Por David Cañedo Mesinas
Mi señora Martinica es tan desaforada…
Ella solo devora
como las piedras devoraron la columna de mi padre.
Yo tengo un miedo de convertirme en viejo armario apolillado
y me escondo en los pliegues ventosos del vientre
de mi señora.
Mi señora Martinica se transforma en cocodrilo
aquellos martes y domingos en los que mengua la luna.
Yo le tengo un pavor a la cocina que arruinó la figura esbelta de mi señora.

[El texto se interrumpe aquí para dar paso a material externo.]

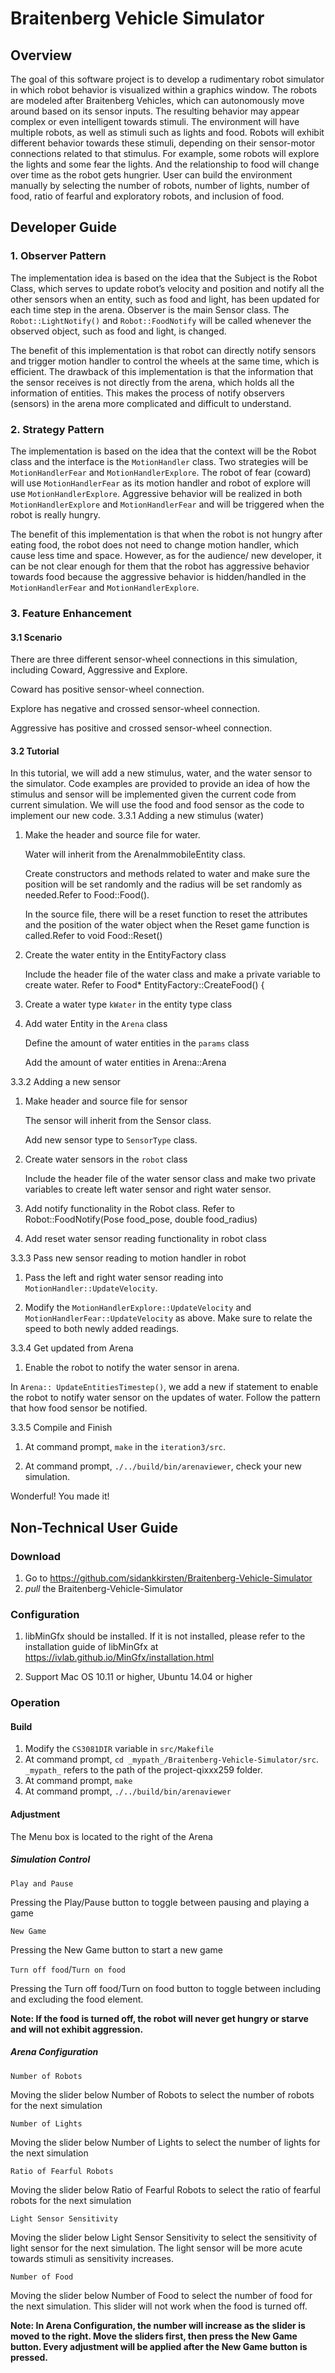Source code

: # Braitenberg Vehicle Simulator

## Overview
The goal of this software project is to develop a rudimentary robot simulator in which robot behavior is visualized within a graphics window. The robots are modeled after Braitenberg Vehicles, which can autonomously move around based on its sensor inputs. The resulting behavior may appear complex or even intelligent towards stimuli. The environment will have multiple robots, as well as stimuli such as lights and food. Robots will exhibit different behavior towards these stimuli, depending on their sensor-motor connections related to that stimulus. For example, some robots will explore the lights and some fear the lights. And the relationship to food will change over time as the robot gets hungrier. User can build the environment manually by selecting the number of robots, number of lights, number of food, ratio of fearful and exploratory robots, and inclusion of food.

## Developer Guide

### 1. Observer Pattern
The implementation idea is based on the idea that the Subject is the Robot Class, which serves to update robot’s velocity and position and notify all the other sensors when an entity, such as food and light, has been updated for each time step in the arena. Observer is the main Sensor class. The `Robot::LightNotify()` and `Robot::FoodNotify` will be called whenever the observed object, such as food and light, is changed.

The benefit of this implementation is that robot can directly notify sensors and trigger motion handler to control the wheels at the same time, which is efficient. The drawback of this implementation is that the information that the sensor receives is not directly from the arena, which holds all the information of entities. This makes the process of notify observers (sensors) in the arena more complicated and difficult to understand.

### 2. Strategy Pattern
The implementation is based on the idea that the context will be the Robot class and the interface is the `MotionHandler` class. Two strategies will be `MotionHandlerFear` and `MotionHandlerExplore`. The robot of fear (coward) will use `MotionHandlerFear` as its motion handler and robot of explore will use `MotionHandlerExplore`. Aggressive behavior will be realized in both `MotionHandlerExplore` and `MotionHandlerFear` and will be triggered when the robot is really hungry.

The benefit of this implementation is that when the robot is not hungry after eating food, the robot does not need to change motion handler, which cause less time and space. However, as for the audience/ new developer, it can be not clear enough for them that the robot has aggressive behavior towards food because the aggressive behavior is hidden/handled in the `MotionHandlerFear` and `MotionHandlerExplore`.

### 3. Feature Enhancement
#### 3.1 Scenario
There are three different sensor-wheel connections in this simulation, including Coward, Aggressive and Explore.

Coward has positive sensor-wheel connection.

Explore has negative and crossed sensor-wheel connection.

Aggressive has positive and crossed sensor-wheel connection.
#### 3.2 Tutorial
In this tutorial, we will add a new stimulus, water, and the water sensor to the simulator. Code examples are provided to provide an idea of how the stimulus and sensor will be implemented given the current code from current simulation. We will use the food and food sensor as the code to implement our new code.
3.3.1 Adding a new stimulus (water)

1. Make the header and source file for water.

   Water will inherit from the ArenaImmobileEntity class.

   Create constructors and methods related to water and make sure the position will be set randomly and the radius will be set randomly as needed.Refer to Food::Food().

   In the source file, there will be a reset function to reset the attributes and the position of the water object when the Reset game function is called.Refer to void Food::Reset()

2. Create the water entity in the EntityFactory class

   Include the header file of the water class and make a private variable to create water. Refer to Food* EntityFactory::CreateFood() {

3. Create a water type `kWater` in the entity type class

4. Add water Entity in the `Arena` class

   Define the amount of water entities in the `params` class

   Add the amount of water entities in Arena::Arena

3.3.2 Adding a new sensor

1. Make header and source file for sensor

   The sensor will inherit from the Sensor class.

   Add new sensor type to `SensorType` class.

2. Create water sensors in the `robot` class

   Include the header file of the water sensor class and make two private  variables to create left water sensor and right water sensor.

3. Add notify functionality in the Robot class. Refer to Robot::FoodNotify(Pose food_pose, double food_radius)

4. Add reset water sensor reading functionality in robot class

3.3.3 Pass new sensor reading to motion handler in robot

1. Pass the left and right water sensor reading into `MotionHandler::UpdateVelocity`.

2. Modify the `MotionHandlerExplore::UpdateVelocity` and `MotionHandlerFear::UpdateVelocity` as above. Make sure to relate the speed to both newly added readings.

3.3.4 Get updated from Arena

1. Enable the robot to notify the water sensor in arena.

  In `Arena:: UpdateEntitiesTimestep()`, we add a new if statement to enable the robot to notify water sensor on the updates of water. Follow the pattern that how food sensor be notified.

3.3.5 Compile and Finish

1. At command prompt,  `make` in the `iteration3/src`.

2. At command prompt, `./../build/bin/arenaviewer`, check your new simulation.

Wonderful! You made it!

## Non-Technical User Guide

### Download
1. Go to https://github.com/sidankkirsten/Braitenberg-Vehicle-Simulator  
2. _pull_ the Braitenberg-Vehicle-Simulator

### Configuration
1. libMinGfx should be installed. If it is not installed, please refer to the installation guide of libMinGfx at
 https://ivlab.github.io/MinGfx/installation.html

2. Support Mac OS 10.11 or higher, Ubuntu 14.04 or higher

### Operation

#### Build
1. Modify the `CS3081DIR` variable in `src/Makefile`
2. At command prompt, `cd _mypath_/Braitenberg-Vehicle-Simulator/src`.
  `_mypath_` refers to the path of the project-qixxx259 folder.
3. At command prompt, `make`
4. At command prompt, `./../build/bin/arenaviewer`

#### Adjustment
The Menu box is located to the right of the Arena

##### Simulation Control

`Play and Pause`

 Pressing the Play/Pause button to toggle between pausing and playing a game

`New Game`

 Pressing the New Game button to start a new game

`Turn off food`/`Turn on food`

 Pressing the Turn off food/Turn on food button to toggle between including and excluding the food element.

**Note: If the food is turned off, the robot will never get hungry or starve and will not exhibit aggression.**

##### Arena Configuration
`Number of Robots`

 Moving the slider below Number of Robots to select the number of robots for the next simulation

`Number of Lights`

 Moving the slider below Number of Lights to select the number of lights for the next simulation

`Ratio of Fearful Robots`

 Moving the slider below Ratio of Fearful Robots to select the ratio of fearful robots for the next simulation

`Light Sensor Sensitivity`

 Moving the slider below Light Sensor Sensitivity to select the sensitivity of light sensor for the next simulation. The light sensor will be more acute towards stimuli as sensitivity increases.

`Number of Food`

 Moving the slider below Number of Food to select the number of food for the next simulation. This slider will not work when the food is turned off.


**Note: In Arena Configuration, the number will increase as the slider is moved to the right. Move the sliders first, then press the New Game button. Every adjustment will be applied after the New Game button is pressed.**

Ella siempre prepara dos o cuatro charolas con verduras y yo no como nunca
porque soy rico en falta de hambre.
Martinica es tan pesada que cuando yo la cargo en brazos se rompe al viento.
Ella me cala los huesos con sus garras y me lame la piel muerta
como golosinas colgantes.
Alza un lengüetazo que palpita y mis pies arden de un terror
por verla muerta y de un abatimiento
por vestirla de cadáver.
Mi madre me vistió una vez de niño suicidado
yo creía tan profundamente en la metempsicosis
que intenté rodarme por las piedras
y morir devorado por las piedras, igual que lo hizo mi padre.
Amo tanto tiritar mi cuerpo henchido
que el día de mi boda en el que llovió un golpazo
mi mujer quedó tan escamada que volviose papel de escamas
y sus cabellos quedaron trenzados en hielo y hormigas negras.
Es que es un no sé qué tratando de fingirse comezón o cosquilla
que me ata al corazón un moño verde y un amor escandaloso
por reptiles suculentos como mi señora Martinica.
Tan cansada está ella de ulular y acurrucarse
que se traga un bonche de canicas y tijeras.
Entusiasmada con la idea de mi resurrección
repta hacia los roquedales en busca de mi espinazo
mas siempre se regresa con el velo aún puesto
o despierta abruptamente y sin una gota de sudor.